Begriff und Definition der Firmenbestattung
Der Begriff Firmenbestattung bezeichnet die bewusste und gezielte Abwicklung und Liquidation einer Kapitalgesellschaft (meist GmbH oder UG), um deren Existenz formell zu beenden, ohne dass hierfür die gesetzlichen Abwicklungs- und Löschungsprozesse ordnungsgemäß durchgeführt werden. Umgangssprachlich wird die Firmenbestattung auch als „Firmenbeerdigung“ oder „Firmenfriedhof“ bezeichnet. Im engeren Sinn ist darunter die illegale oder zumindest rechtsumgehende Praxis zu verstehen, Gesellschaften, die oftmals wirtschaftlich erfolglos oder überschuldet sind, „loszuwerden“, ohne reguläre Insolvenzverfahren zu durchlaufen.

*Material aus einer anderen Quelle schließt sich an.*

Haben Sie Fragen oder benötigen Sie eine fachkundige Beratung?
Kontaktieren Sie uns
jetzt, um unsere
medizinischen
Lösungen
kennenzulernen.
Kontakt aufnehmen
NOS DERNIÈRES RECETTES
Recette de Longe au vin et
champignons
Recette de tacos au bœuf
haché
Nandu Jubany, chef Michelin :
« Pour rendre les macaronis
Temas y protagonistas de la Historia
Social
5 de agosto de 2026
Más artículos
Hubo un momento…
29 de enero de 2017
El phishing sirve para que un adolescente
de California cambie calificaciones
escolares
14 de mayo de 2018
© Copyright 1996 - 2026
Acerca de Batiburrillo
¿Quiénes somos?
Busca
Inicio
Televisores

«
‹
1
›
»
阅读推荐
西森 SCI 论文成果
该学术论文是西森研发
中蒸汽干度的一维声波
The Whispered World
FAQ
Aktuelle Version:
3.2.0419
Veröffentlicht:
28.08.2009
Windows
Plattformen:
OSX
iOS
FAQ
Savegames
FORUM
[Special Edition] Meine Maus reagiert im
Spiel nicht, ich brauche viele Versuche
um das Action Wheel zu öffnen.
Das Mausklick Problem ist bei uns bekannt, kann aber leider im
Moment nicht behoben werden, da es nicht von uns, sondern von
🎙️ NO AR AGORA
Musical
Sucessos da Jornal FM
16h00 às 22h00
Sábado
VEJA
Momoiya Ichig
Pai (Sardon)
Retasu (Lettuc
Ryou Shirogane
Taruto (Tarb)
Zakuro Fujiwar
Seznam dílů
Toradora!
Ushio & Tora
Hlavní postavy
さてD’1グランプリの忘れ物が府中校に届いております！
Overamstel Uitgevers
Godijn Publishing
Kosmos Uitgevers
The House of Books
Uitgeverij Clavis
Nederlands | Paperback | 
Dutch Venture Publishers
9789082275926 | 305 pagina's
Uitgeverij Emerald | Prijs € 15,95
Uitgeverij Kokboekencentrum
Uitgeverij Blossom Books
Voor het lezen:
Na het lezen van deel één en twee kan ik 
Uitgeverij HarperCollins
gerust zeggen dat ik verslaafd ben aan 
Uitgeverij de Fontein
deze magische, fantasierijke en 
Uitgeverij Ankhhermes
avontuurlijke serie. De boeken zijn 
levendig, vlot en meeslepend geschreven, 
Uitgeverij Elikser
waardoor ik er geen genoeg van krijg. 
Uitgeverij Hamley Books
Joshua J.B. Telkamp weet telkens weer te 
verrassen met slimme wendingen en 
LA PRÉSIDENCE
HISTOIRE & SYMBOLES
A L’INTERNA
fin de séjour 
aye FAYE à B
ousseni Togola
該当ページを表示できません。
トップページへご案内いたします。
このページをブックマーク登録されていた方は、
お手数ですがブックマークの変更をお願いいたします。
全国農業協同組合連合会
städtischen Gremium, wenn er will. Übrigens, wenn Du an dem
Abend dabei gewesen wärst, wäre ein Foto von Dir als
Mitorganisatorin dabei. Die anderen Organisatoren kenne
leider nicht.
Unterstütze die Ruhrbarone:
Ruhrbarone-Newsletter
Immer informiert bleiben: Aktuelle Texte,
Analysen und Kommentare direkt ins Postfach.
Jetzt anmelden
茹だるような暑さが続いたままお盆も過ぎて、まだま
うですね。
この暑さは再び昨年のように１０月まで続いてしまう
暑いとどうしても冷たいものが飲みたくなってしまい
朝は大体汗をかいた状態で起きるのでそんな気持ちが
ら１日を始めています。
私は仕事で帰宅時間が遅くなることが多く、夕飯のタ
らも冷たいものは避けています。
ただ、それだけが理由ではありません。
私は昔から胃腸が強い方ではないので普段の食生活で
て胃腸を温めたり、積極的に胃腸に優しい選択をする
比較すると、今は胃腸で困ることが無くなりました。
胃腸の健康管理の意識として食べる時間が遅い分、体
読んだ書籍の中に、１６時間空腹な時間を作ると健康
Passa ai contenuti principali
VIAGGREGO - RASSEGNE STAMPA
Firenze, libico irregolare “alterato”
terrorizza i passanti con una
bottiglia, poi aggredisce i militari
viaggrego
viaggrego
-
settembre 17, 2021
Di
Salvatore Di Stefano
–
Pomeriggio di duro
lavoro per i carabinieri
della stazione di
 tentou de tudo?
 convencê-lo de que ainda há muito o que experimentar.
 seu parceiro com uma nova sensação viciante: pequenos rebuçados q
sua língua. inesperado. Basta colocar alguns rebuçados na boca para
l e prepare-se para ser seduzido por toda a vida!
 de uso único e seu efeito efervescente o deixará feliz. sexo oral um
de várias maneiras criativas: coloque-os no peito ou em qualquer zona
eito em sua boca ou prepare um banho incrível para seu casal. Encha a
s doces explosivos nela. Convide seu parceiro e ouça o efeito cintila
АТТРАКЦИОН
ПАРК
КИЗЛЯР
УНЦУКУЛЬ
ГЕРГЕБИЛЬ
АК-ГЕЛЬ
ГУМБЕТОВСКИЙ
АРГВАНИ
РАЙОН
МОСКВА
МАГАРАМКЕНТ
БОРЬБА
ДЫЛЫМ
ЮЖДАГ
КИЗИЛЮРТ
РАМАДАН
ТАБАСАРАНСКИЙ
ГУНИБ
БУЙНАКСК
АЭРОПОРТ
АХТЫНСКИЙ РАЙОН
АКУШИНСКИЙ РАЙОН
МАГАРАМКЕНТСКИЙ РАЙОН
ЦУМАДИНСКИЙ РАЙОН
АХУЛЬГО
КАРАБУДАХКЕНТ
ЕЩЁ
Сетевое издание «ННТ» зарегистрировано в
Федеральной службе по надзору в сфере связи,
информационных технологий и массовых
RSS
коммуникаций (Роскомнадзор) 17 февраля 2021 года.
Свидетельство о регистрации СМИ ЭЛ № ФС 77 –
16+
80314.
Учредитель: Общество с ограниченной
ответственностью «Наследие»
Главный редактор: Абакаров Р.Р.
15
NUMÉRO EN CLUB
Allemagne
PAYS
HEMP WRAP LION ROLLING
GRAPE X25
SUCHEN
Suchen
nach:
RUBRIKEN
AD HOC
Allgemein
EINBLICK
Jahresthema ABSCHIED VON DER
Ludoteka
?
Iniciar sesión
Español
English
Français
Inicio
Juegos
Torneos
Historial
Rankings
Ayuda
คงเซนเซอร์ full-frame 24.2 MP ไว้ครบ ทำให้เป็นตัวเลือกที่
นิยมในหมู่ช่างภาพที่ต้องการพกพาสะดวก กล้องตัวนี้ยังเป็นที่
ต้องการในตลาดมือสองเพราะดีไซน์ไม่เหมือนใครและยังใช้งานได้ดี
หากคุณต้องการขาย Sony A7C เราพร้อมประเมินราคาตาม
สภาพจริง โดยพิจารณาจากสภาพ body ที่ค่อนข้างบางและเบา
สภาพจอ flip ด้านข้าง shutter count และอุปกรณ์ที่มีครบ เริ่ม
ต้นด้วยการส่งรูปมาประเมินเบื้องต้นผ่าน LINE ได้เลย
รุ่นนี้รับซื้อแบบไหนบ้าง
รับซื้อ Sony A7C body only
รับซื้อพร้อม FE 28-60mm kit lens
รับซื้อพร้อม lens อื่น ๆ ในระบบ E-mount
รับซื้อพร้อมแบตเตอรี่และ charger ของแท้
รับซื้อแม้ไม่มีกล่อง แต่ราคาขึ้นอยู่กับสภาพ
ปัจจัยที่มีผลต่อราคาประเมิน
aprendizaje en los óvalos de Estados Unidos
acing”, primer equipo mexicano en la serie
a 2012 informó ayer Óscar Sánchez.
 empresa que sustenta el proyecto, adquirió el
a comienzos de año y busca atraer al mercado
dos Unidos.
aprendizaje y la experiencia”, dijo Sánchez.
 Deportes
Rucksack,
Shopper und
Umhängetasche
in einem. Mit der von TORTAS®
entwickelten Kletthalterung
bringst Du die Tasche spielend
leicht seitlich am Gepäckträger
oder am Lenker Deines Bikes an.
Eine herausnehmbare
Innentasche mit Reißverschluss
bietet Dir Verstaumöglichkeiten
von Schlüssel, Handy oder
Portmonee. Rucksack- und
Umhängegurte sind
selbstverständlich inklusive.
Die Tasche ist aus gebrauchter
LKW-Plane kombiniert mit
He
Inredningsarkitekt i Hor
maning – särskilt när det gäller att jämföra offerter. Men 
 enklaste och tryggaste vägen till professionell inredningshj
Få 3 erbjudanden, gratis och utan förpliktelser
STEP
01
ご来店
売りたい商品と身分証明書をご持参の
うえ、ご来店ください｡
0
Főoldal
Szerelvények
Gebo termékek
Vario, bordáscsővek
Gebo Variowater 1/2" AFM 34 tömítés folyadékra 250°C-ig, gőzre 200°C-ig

Der Begriff ist vor allem im deutschen und österreichischen Recht bekannt, findet jedoch auch in anderen Rechtssystemen Resonanz. Die Firmenbestattung hat sowohl gesellschaftsrechtliche als auch insolvenz- und strafrechtliche Relevanz.
Rechtliche Rahmenbedingungen der Firmenbestattung
Gesellschaftsrechtliche Grundlagen
Die rechtmäßige Beendigung einer Kapitalgesellschaft unterliegt in Deutschland den Vorschriften des Handelsgesetzbuchs (HGB), des Bürgerlichen Gesetzbuchs (BGB) und insbesondere des Gesetzes betreffend die Gesellschaften mit beschränkter Haftung (GmbHG). Die gesellschaftsrechtlich korrekte Liquidation umfasst verschiedene Schritte:
- Beschluss zur Auflösung der Gesellschaft durch die Gesellschafter,
- Bestellung der Liquidatoren,
- Durchführung der Liquidation, insbesondere die Befriedigung der Gläubiger und Verteilung des Restvermögens,
- Eintragung der Auflösung und Löschung im Handelsregister gemäß §§ 60, 65 ff. GmbHG.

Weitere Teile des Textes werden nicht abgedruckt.